Since we are talking about my voice, I thought you might be curious so I recorded it for anyone who would care to listen. I’ll let you judge if I sound gay. You may listen to this and realize you hate the sound of my voice; you wouldn’t be the first, nor do I expect you will be the last. I’ll be brutally honest, when I first wrote this post and recorded my voice for it, I thought it would enrich what I had to say and be something extra my readers might enjoy. However, with my voice insecurities, I agonized over whether to actually post it. What if one or more of you are so disappointed by what you hear you decide you don’t want to read my blog anymore? What if one or more of you leave a nasty comment? Ultimately, I decided if I am judged by the sound of my voice and found lacking, that just proves my point about negative perceptions and stereotypes based on the sound of someone’s voice. So, here it is to listen to or not; it’s up to you:
In a post on his blog, New Homo Blogo, Jeremy Ryan suggested the TEDx Georgetown talk “Why am I ‘so gay?’” by Thomas Lloyd, a graduate of Georgetown University. I watched the video, and it fits perfectly with some of what I talk about here. Lloyd speaks about being in middle school and becoming aware of being different. Here is an excerpt:
It was around this time that, even though I didn’t necessarily feel all that different from my peers, other people did. And what had started as, “Oh, you’re so gay!” became whispers, became rumors, became slurs.
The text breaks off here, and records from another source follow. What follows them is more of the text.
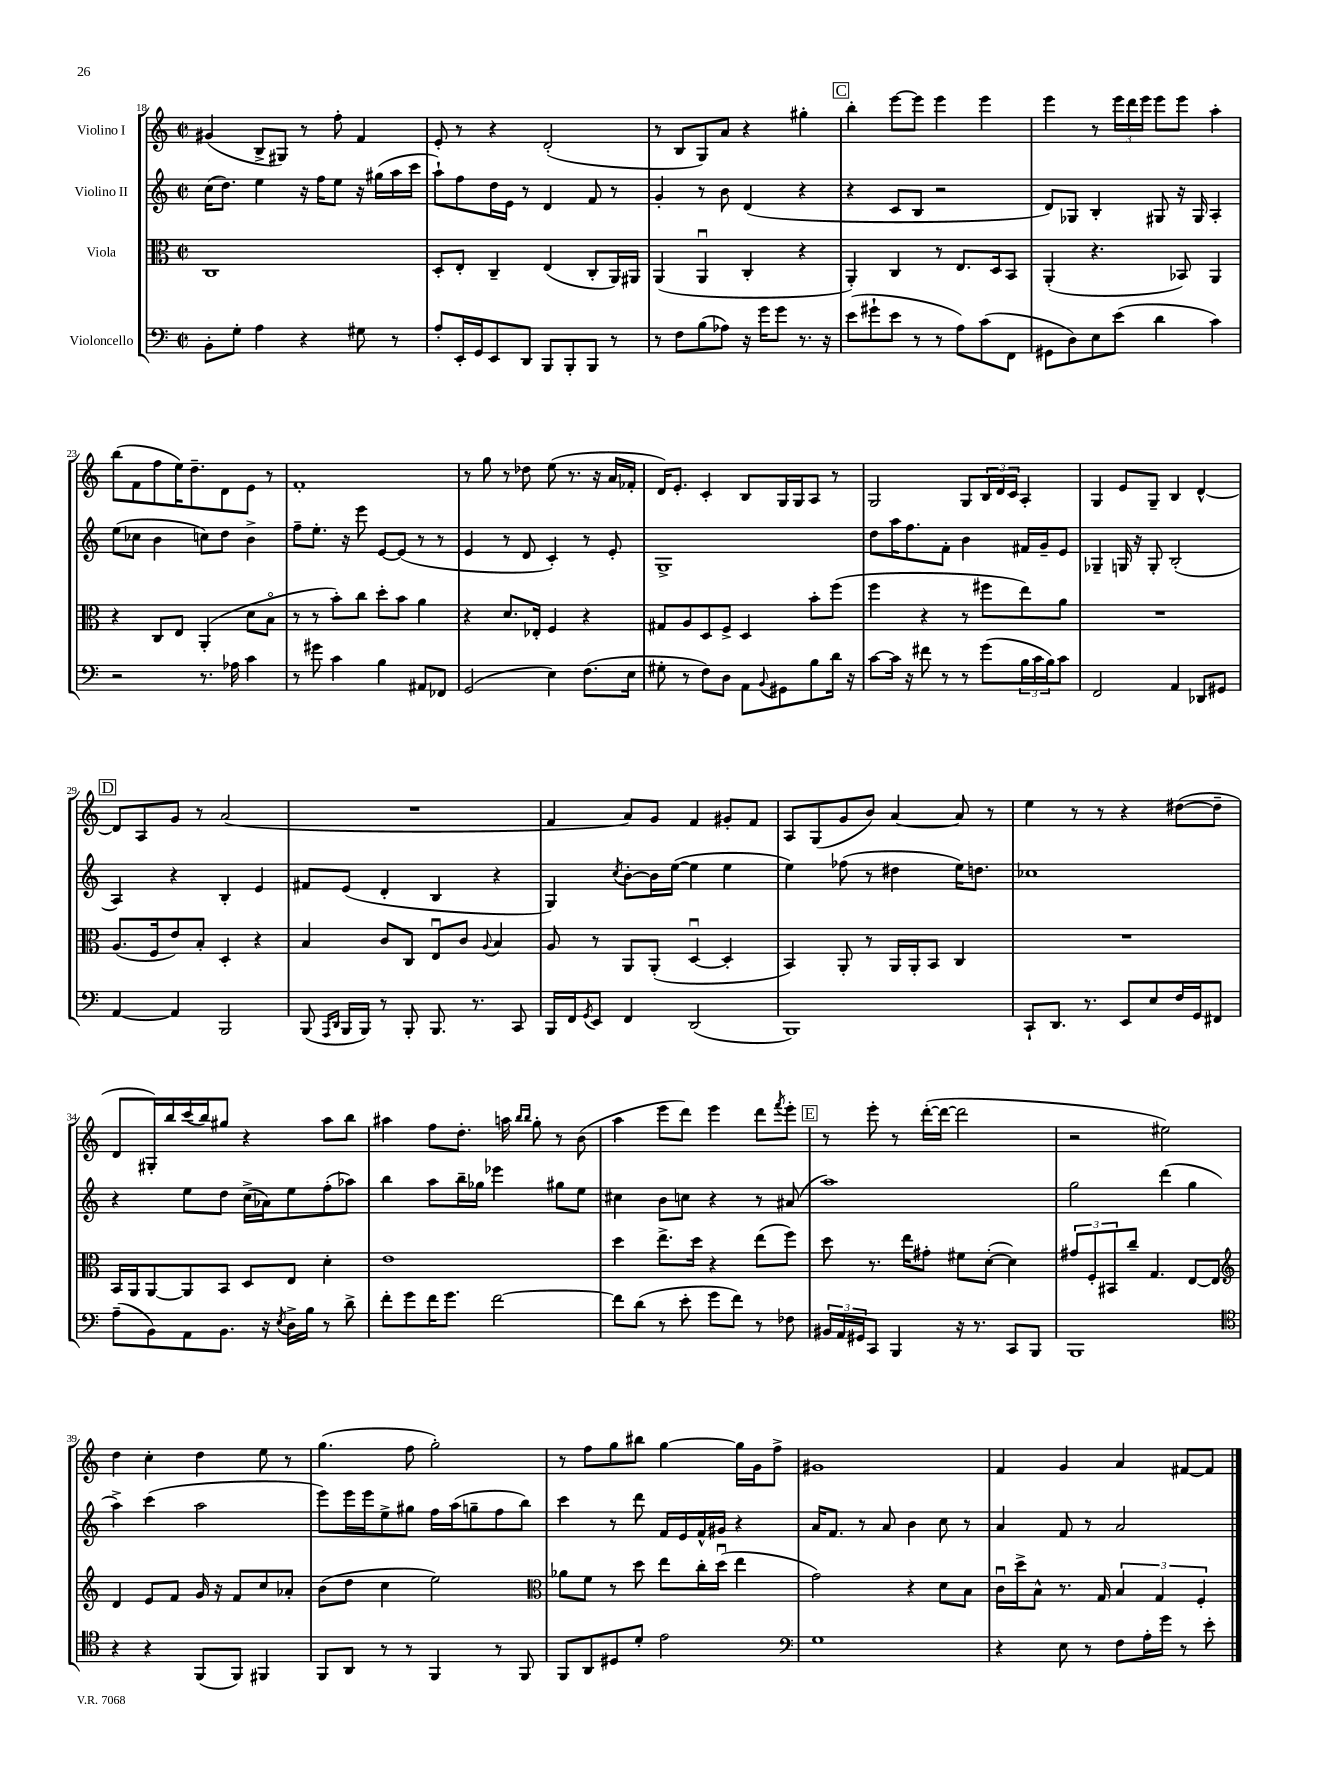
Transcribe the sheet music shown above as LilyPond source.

<<
\new StaffGroup <<
\new Staff = "s0" \with { instrumentName = "Violino I" } {
    \clef treble \key c \major \defaultTimeSignature \time 2/2
    gis'4( b8-> gis8) r8 f''8-. f'4 |
    e'8-. r8 r4 d'2-.( |
    r8 b8 g8) a'8 r4 gis''4-. |
    \mark \markup { \box "C" } b''4-. e'''8~ e'''8 e'''4 e'''4 |
    e'''4 r8 \tuplet 3/2 { e'''16 d'''16 e'''16 } e'''8 e'''8 a''4-. |
    b''8( f'8 f''8 e''16) d''8.-- d'8 e'8 r8 |
    f'1-. |
    r8 g''8 r8 des''8 e''8( r8. r16 a'16 fes'16-. |
    d'16) e'8.-. c'4-. b8 g16 g16 a8 r8 |
    g2 g8 \tuplet 3/2 { b16 d'16 c'16 } a4-. |
    g4 e'8 g8-- b4 d'4~-^ |
    \mark \markup { \box "D" } d'8 a8 g'8 r8 a'2( |
    R1 |
    f'4 a'8) g'8 f'4 gis'8-. f'8 |
    a8 g8( g'8 b'8) a'4~ a'8 r8 |
    e''4 r8 r8 r4 dis''8~( dis''8-- |
    d'8 gis16-.) b''16 c'''16( b''16) gis''8 r4 a''8 b''8 |
    ais''4 f''8 d''8.-. a''16 \grace { b''16 b''16 } g''8-. r8 b'8( |
    a''4 e'''8 d'''8) e'''4 d'''8 \acciaccatura { f'''8 } e'''8-. |
    \mark \markup { \box "E" } r8 e'''8-. r8 d'''16~-.( d'''16~ d'''2 |
    r2 eis''2) |
    d''4 c''4-. d''4 e''8 r8 |
    g''4.( f''8 g''2-.) |
    r8 f''8 g''8 bis''8 g''4~ g''16 g'16 f''8-> |
    gis'1 |
    f'4 g'4 a'4 fis'8~ fis'8 \bar "|." |
}
\new Staff = "s1" \with { instrumentName = "Violino II" } {
    \clef treble \key c \major \defaultTimeSignature \time 2/2
    c''16( d''8.) e''4 r16 f''16 e''8 r16 gis''16( a''16 c'''16 |
    a''8-!) f''8 d''16 e'16 r8 d'4 f'8 r8 |
    g'4-. r8 b'8 d'4( r4 |
    \mark \markup { \box "C" } r4 c'8 b8 r2 |
    d'8) ges8 b4-. gis8 r16 gis16 a4-. |
    e''8( ces''8 b'4 c''8) d''8 b'4-> |
    f''8-- e''8.-. r16 e'''8 e'8~ e'8( r8 r8 |
    e'4 r8 d'8 c'4-.) r8 e'8-. |
    g1-> |
    d''8 a''16 f''8. f'8-. b'4 fis'16 g'16-- e'8 |
    ges4-- g16 r16 g8-. b2-.( |
    \mark \markup { \box "D" } a4) r4 b4-. e'4 |
    fis'8 e'8( d'4-. b4 r4 |
    g4) \acciaccatura { c''8 } b'8~-. b'16 e''16~( e''4 e''4 |
    e''4) fes''8( r8 dis''4 e''16) d''8. |
    ces''1 |
    r4 e''8 d''8 c''16->( aes'16) e''8 f''8-.( aes''8) |
    b''4 a''8 b''16-- ges''16 ees'''4 gis''8 e''8 |
    cis''4 b'8 c''8 r4 r8 ais'8( |
    \mark \markup { \box "E" } a''1) |
    g''2 d'''4( g''4 |
    a''4->) c'''4( a''2 |
    e'''8) e'''16 e'''16 e''8-> gis''8 f''16 a''16( g''8-- f''8 b''8) |
    c'''4 r8 d'''8 f'16 e'16 f'16-^ gis'16 r4 |
    a'16 f'8. r8 a'8 b'4 c''8 r8 |
    a'4 f'8 r8 a'2 \bar "|." |
}
\new Staff = "s2" \with { instrumentName = "Viola" } {
    \clef alto \key c \major \defaultTimeSignature \time 2/2
    c1 |
    d8-. e8-. c4-- e4( c8-. a,16) ais,16 |
    a,4( a,4\downbow c4-. r4 |
    \mark \markup { \box "C" } a,4-.) c4 r8 e8. d16 b,8 |
    a,4-.( r4. bes,8) a,4 |
    r4 c8 e8 a,4-.( d'8 b8\flageolet |
    r8 r8 b'8-.) c''8 d''8-. b'8 a'4 |
    r4 d'8. ees16-. f4 r4 |
    gis8 a8 d8 f8-> d4 b'8-. f''8( |
    f''4 r4 r8 fis''8 e''8) a'8 |
    R1 |
    \mark \markup { \box "D" } a8.( f16 e'8) b8-. d4-. r4 |
    b4 c'8 c8 e8\downbow c'8 \appoggiatura { a8 } b4 |
    a8 r8 a,8 a,8-.( d4~\downbow d4-. |
    b,4) a,8-. r8 a,16 a,16-. b,8 c4 |
    R1 |
    b,16 a,16 a,8~ a,8 b,8 d8 e8 d'4-. |
    e'1 |
    d''4 e''8.-> d''16 r4 e''8( f''8) |
    \mark \markup { \box "E" } d''8 r8. e''16 gis'8-. fis'8 d'8~-.( d'4) |
    \tuplet 3/2 { gis'8 f8-. bis,8 } c''8-- g4. e8~ e8 |
    \clef treble d'4 e'8 f'8 g'16 r16 f'8 c''8 aes'8-. |
    b'8( d''8 c''4 e''2) |
    \clef alto aes'8 f'8 r8 d''8 e''8 c''16-. d''16\downbow( e''4 |
    g'2) r4 d'8 b8 |
    c'16\downbow d''16-> b8-^ r8. g16 \tuplet 3/2 { b4 g4 f4-. } \bar "|." |
}
\new Staff = "s3" \with { instrumentName = "Violoncello" } {
    \clef bass \key c \major \defaultTimeSignature \time 2/2
    b,8-. g8-. a4 r4 gis8 r8 |
    a8-. e,16-. g,16 e,8 d,8 b,,8 b,,8-. b,,8 r8 |
    r8 f8 b8( aes8) r16 g'16 g'8 r8. r16 |
    \mark \markup { \box "C" } e'8( gis'8-! e'8 r8 r8 a8) c'8( f,8 |
    gis,8 d8) e8 e'8( d'4 c'4) |
    r2 r8. aes16 c'4 |
    r8 gis'8 c'4 b4 ais,8 fes,8 |
    g,2( e4) f8.( e16 |
    gis8-. r8 f8) d8 a,8 \appoggiatura { b,8 } gis,8 b8 d'16 r16 |
    c'8~ c'16 r16 fis'8 r8 r8 g'8( \tuplet 3/2 { b16 c'16 b16) } c'8 |
    f,2 a,4 des,8 gis,8 |
    \mark \markup { \box "D" } a,4~ a,4 b,,2 |
    b,,8( \grace { a,,16 d,16 } b,,16 b,,16) r8 b,,8-. b,,8. r8. c,8 |
    b,,16 f,16 \acciaccatura { g,8 } e,8 f,4 d,2( |
    b,,1) |
    c,8-! d,8. r8. e,8 e8 f16 g,16 fis,8 |
    a8--( b,8) a,8 b,8. r16 \acciaccatura { e8 } d16-> b16 r8 d'8-> |
    f'8-. g'8 f'16 g'8. f'2~ |
    f'8 d'8( r8 e'8-. g'8 f'8) r8 fes8 |
    \mark \markup { \box "E" } \tuplet 3/2 { bis,16 a,16 gis,16 } c,8 b,,4 r16 r8. c,8 b,,8 |
    b,,1 |
    \clef tenor r4 r4 f,8( f,8) fis,4 |
    f,8 a,8 r8 r8 f,4 r8 f,8 |
    f,8 a,8 dis8 d'8-. e'2 |
    \clef bass g1 |
    r4 e8 r8 f8 a16-. g'16 r8 e'8-. \bar "|." |
}
>>
>>
\layout { \context { \Score currentBarNumber = #18 } }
This is when we, as a community, human beings, have a sort of tendency that, when we detect difference, when we detect something we don’t understand, even if we can’t name it yet – and we were all too young at this age to name what was different, or to act on what was different – we try to correct it through less than honorable means. And so, people would make fun of the way that I walked…. So, I would suddenly think about every single step that I took. It became deliberate. And people started to make fun of the way that I moved my hands when I talked….And then people would make fun of my voice, even though none of our voices had changed yet….So, you can imagine how difficult, as a New Yorker, it was to walk and talk, and have a conversation while I’m motivating every single motion of my voice and my speech. The things that we take for granted, the ways that we navigate the world in normal ways were critical things that I had to think about every second of the day. I had to expend all of my creative energy on covering what it was that made me different.
I identify with what he says. My voice may have been part of what made me seem gay, but I was told I walked like a sissy, and people made fun of that too. I tried to walk more “butch,” but I honestly didn’t know how to walk any other way. It was the same with my voice. I once tried to deepen it when I talked, but not only was that exhausting, it hurt my throat. I also used to talk with my hands. As I got older, and had to be in front of the class, I would clutch the podium so I couldn’t move my hands. When you are in the closet, or even before you understand you are gay, you begin to change things about yourself so people won’t bully you for how you talk or how you walk or that you move your hands when you talk. You even dress differently than you want, because you don’t want to go through another day of people making fun of everything you do. To hear Lloyd talk about how hard it was as a New Yorker; it could not have compared to how hard it was in the South.